児童ポルノ・児童買春・児童福祉法・監護者性交・不同意性交・不同意わいせつ・青少年条例・不正アクセス禁止法・わいせつ電磁的記録・性的姿態撮影罪弁護人 奥村徹弁護士の見解(弁護士直通050-5861-8888 sodanokumurabengoshi@gmail.com)

性犯罪・福祉犯(監護者わいせつ罪・強制わいせつ罪・児童ポルノ・児童買春・青少年条例・児童福祉法)の被疑者(犯人側)の弁護を担当しています。専門家向けの情報を発信しています。

「犯罪の国際化及び組織化並びに情報処理の高度化に対処するための刑法等の一部を改正する法律案」の審議経過情報

http://www.shugiin.go.jp/itdb_gian.nsf/html/gian/keika/1D9A3CA.htm
衆議院に附託されているようです。

刑法175条わいせつ図画罪もこの機に乗じてネットに対応します。

個人的には、第三者没収臨時措置法の改正を待っています。

第九条 刑事事件における第三者所有物の没収手続に関する応急措置法(昭和三十八年法律第百三十八号)の一部を次のように改正する。
第一条の次に次の一条を加える。
第一条の二 この法律の適用については、被告人以外の者に帰属する電磁的記録は、その者の所有に属するものとみなす。

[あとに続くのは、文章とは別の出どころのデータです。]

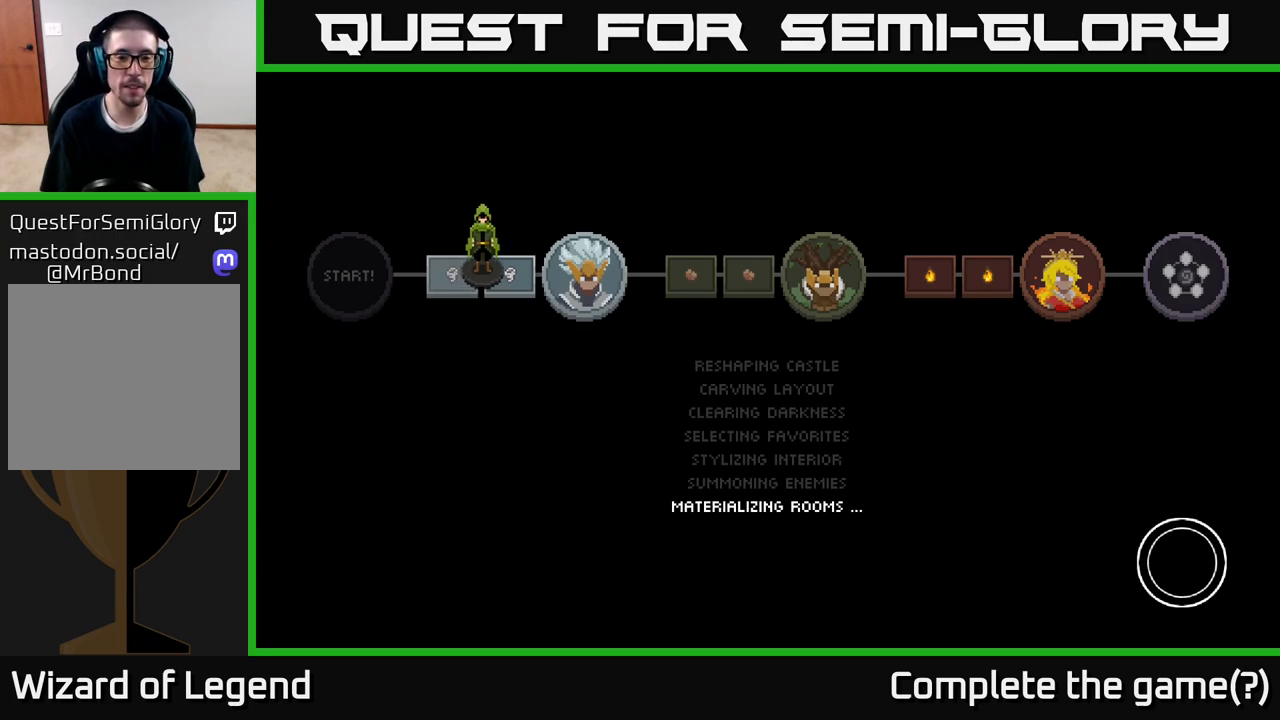
{"buttons": [], "left_stick": "center", "right_stick": "center", "events": [[133, "A", "down"], [183, "A", "up"]]}
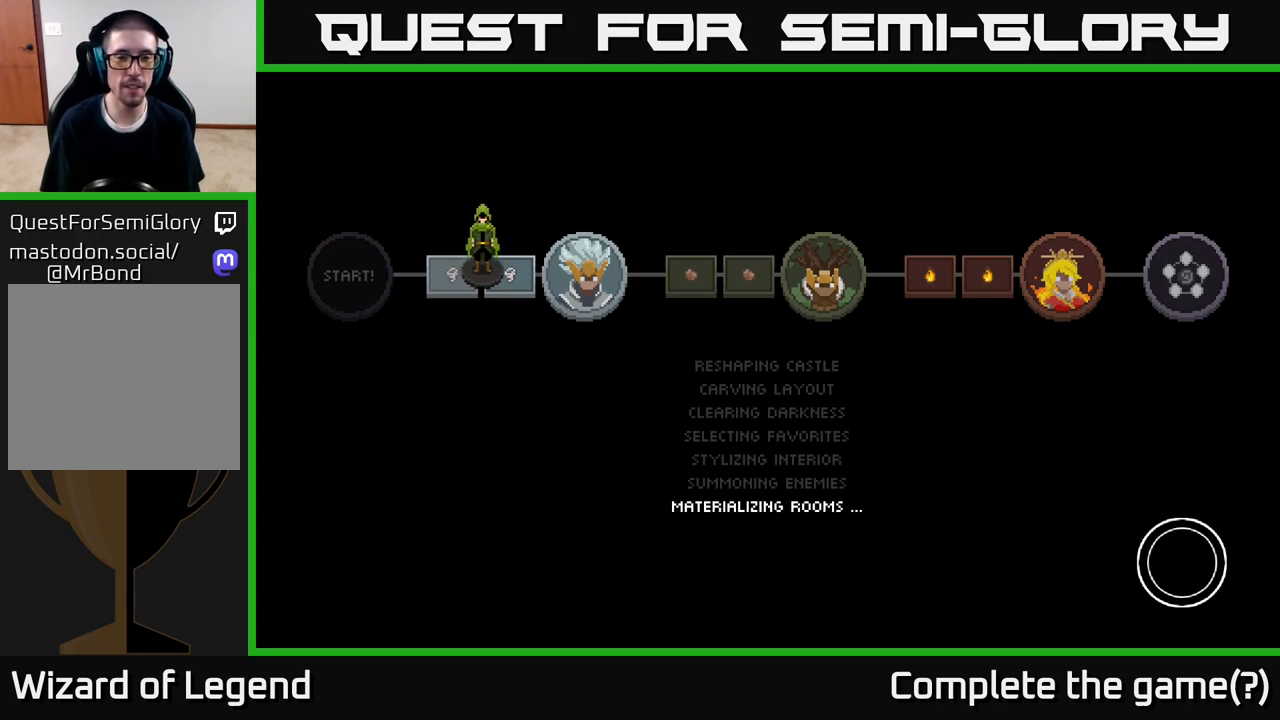
{"buttons": [], "left_stick": "center", "right_stick": "center", "events": []}
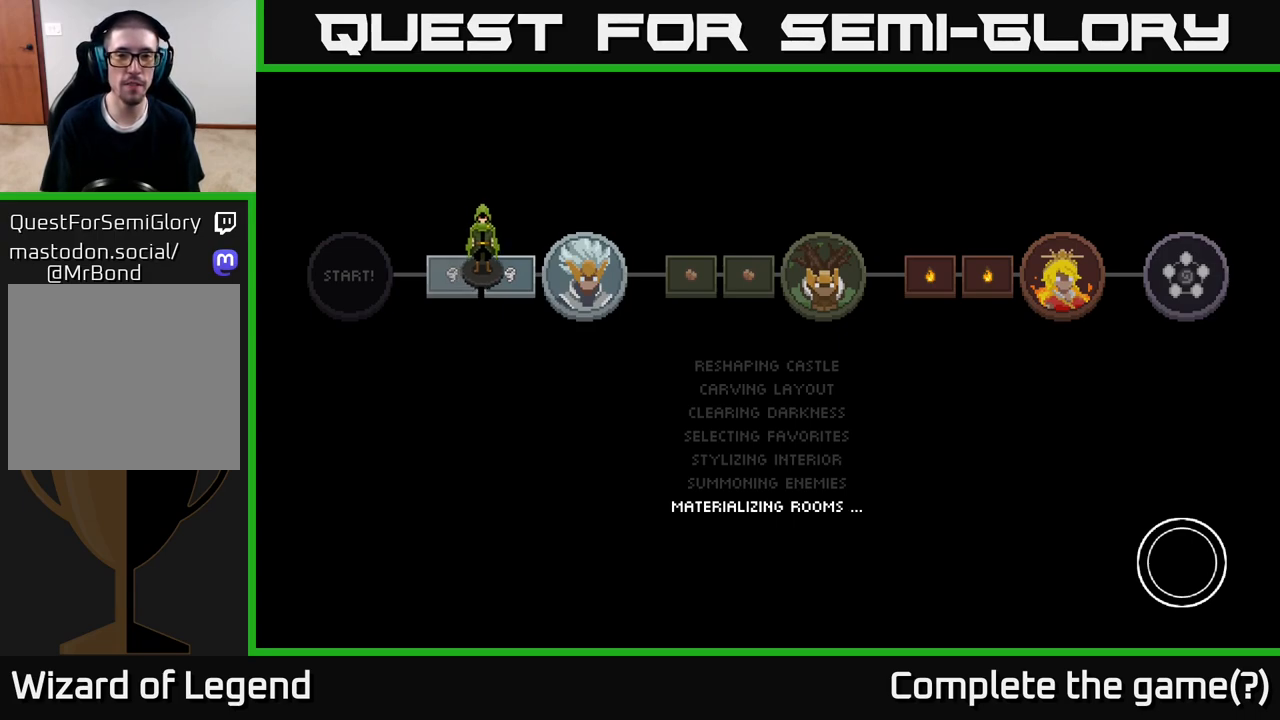
{"buttons": [], "left_stick": "center", "right_stick": "center", "events": []}
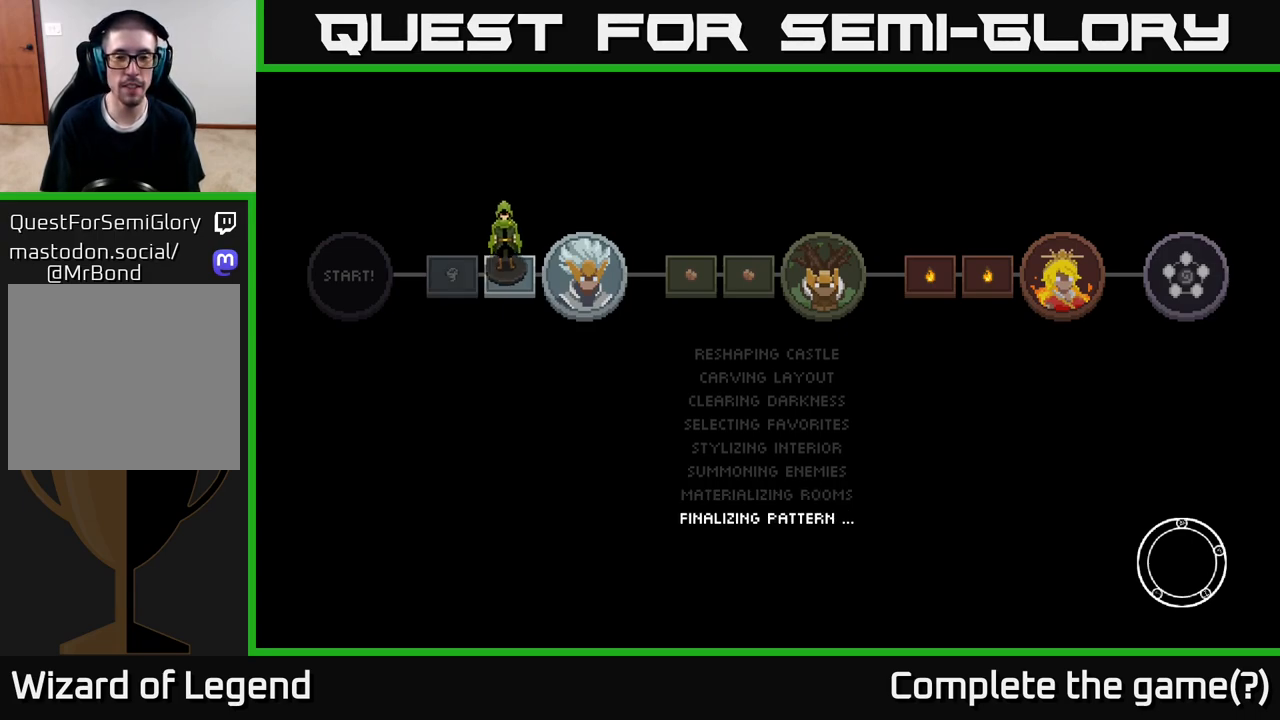
{"buttons": [], "left_stick": "center", "right_stick": "center", "events": [[350, "A", "down"], [450, "A", "up"]]}
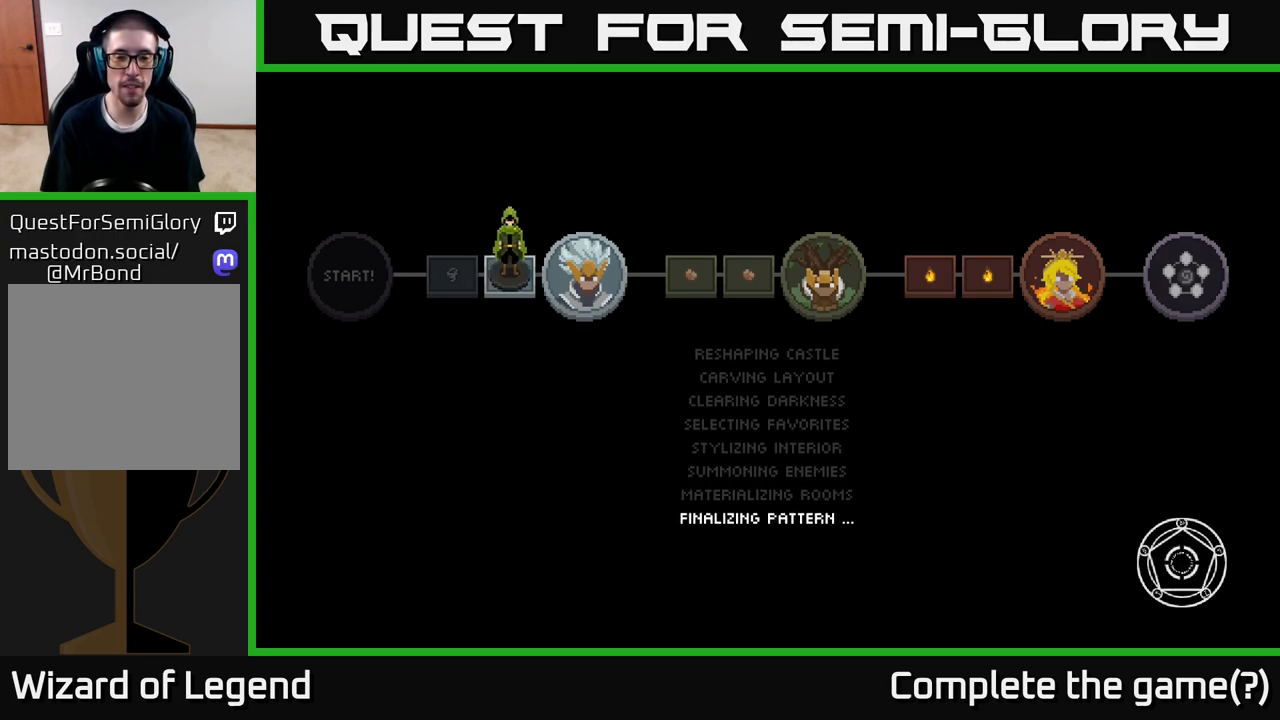
{"buttons": [], "left_stick": "center", "right_stick": "center", "events": [[17, "A", "down"], [117, "A", "up"]]}
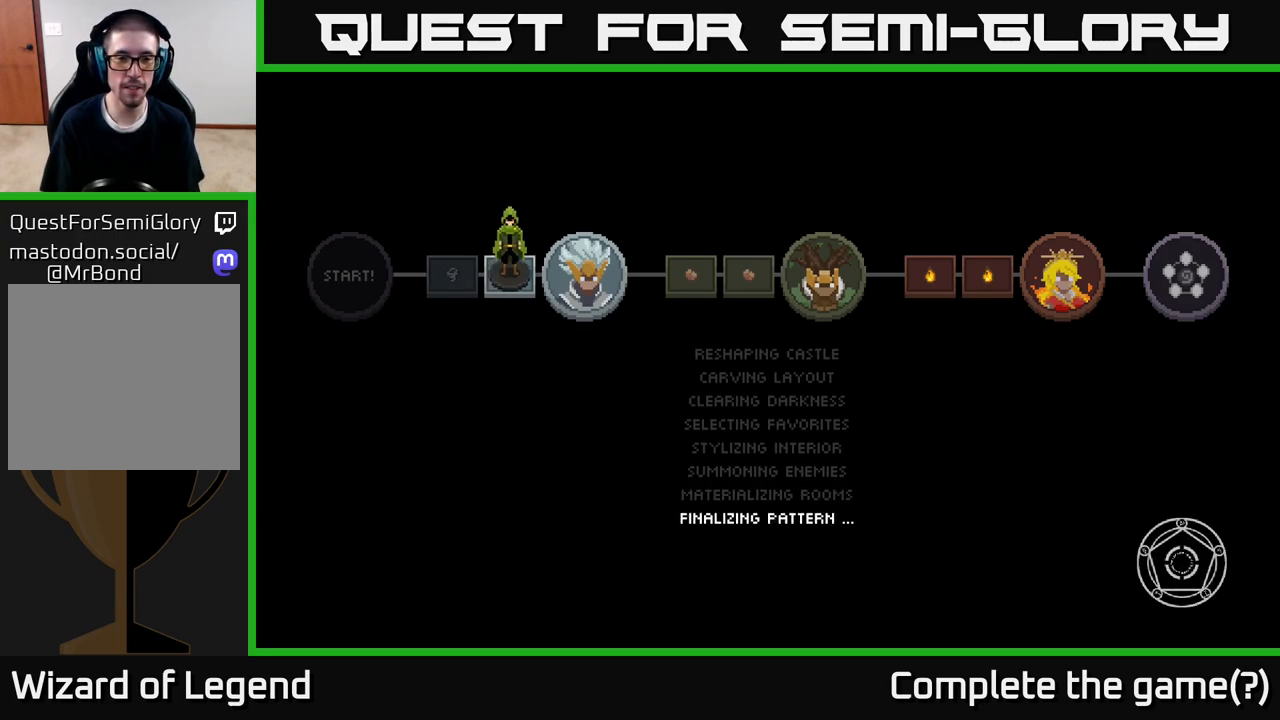
{"buttons": [], "left_stick": "center", "right_stick": "center", "events": []}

媒体上に第三者のデータがある場合にも第三者没収となりますから、
上告中の事件にも影響があるのではないかと期待しています。

http://www.okumura-tanaka-law.com/www/okumura/child/bossyuu.htm

東京高裁平成15年6月13日(mac判決)(まだ上告中)
3 MOの没収について(控訴理由第2)
所論は,本件MOには被告人がホームページの作成・管理を依頼されている顧客のデータが保管されており,顧客のデータについては,被告人以外の者が,プライバシー権,肖像権,著作権,商標権という人格権,物権を有することが明らかであり,本件MOは細部が犯人以外の者に属するのであって,これを没収することは刑法19条に違反し,憲法31条,29条にも違反する,という。
所論のとおり,本件MOには,ホームページのバックアップデータと推認されるファイルも記録されているが,本件MOが没収されることによって被告人の請負ったホームページの作成,管理が不可能になったとしても,被告人が債務不履行責任を負い,発注者が,被告人や第三者に対し本件MOに保存されている発注者が提供したファイルを無断で使用しないよう請求することはできても,本件MO自体は被告人の所有物であり,発注者等が本件MOについて物権的な権利を有しているとは認められない。また,没収は,物の所有権を観念的に国家に帰属させる処分にすぎず,帰属した物の処分は別個の問題である。仮に国に帰属した後に,国が本件MOを発注者等の権利を害するような使用や処分をしようとした場合には,その行為の差し止めやファイルの複写,消去などを求め得る可能性はあるとしても,そのような可能性があることは没収の言い渡しを何ら妨げるものではない。
論旨はいずれも理由がない。
東京高等裁判所第9刑事部
裁判長裁判官原田国男
裁判官池本壽美子
裁判官大島隆明

この問題が解決されないので、実務では、児童ポルノ犯人に、没収されず所有権放棄もされなかった児童ポルノ入り媒体(HDDなど)を還付しています。ただし、犯人の協力を得て、任意に児童ポルノデータを「ごみ箱」に捨てるという方法で削除しています。犯人の素直さに頼っています。性善説。検察官は論告であれだけ被告人を糾弾しながら、判決後は友好的に豹変するわけです。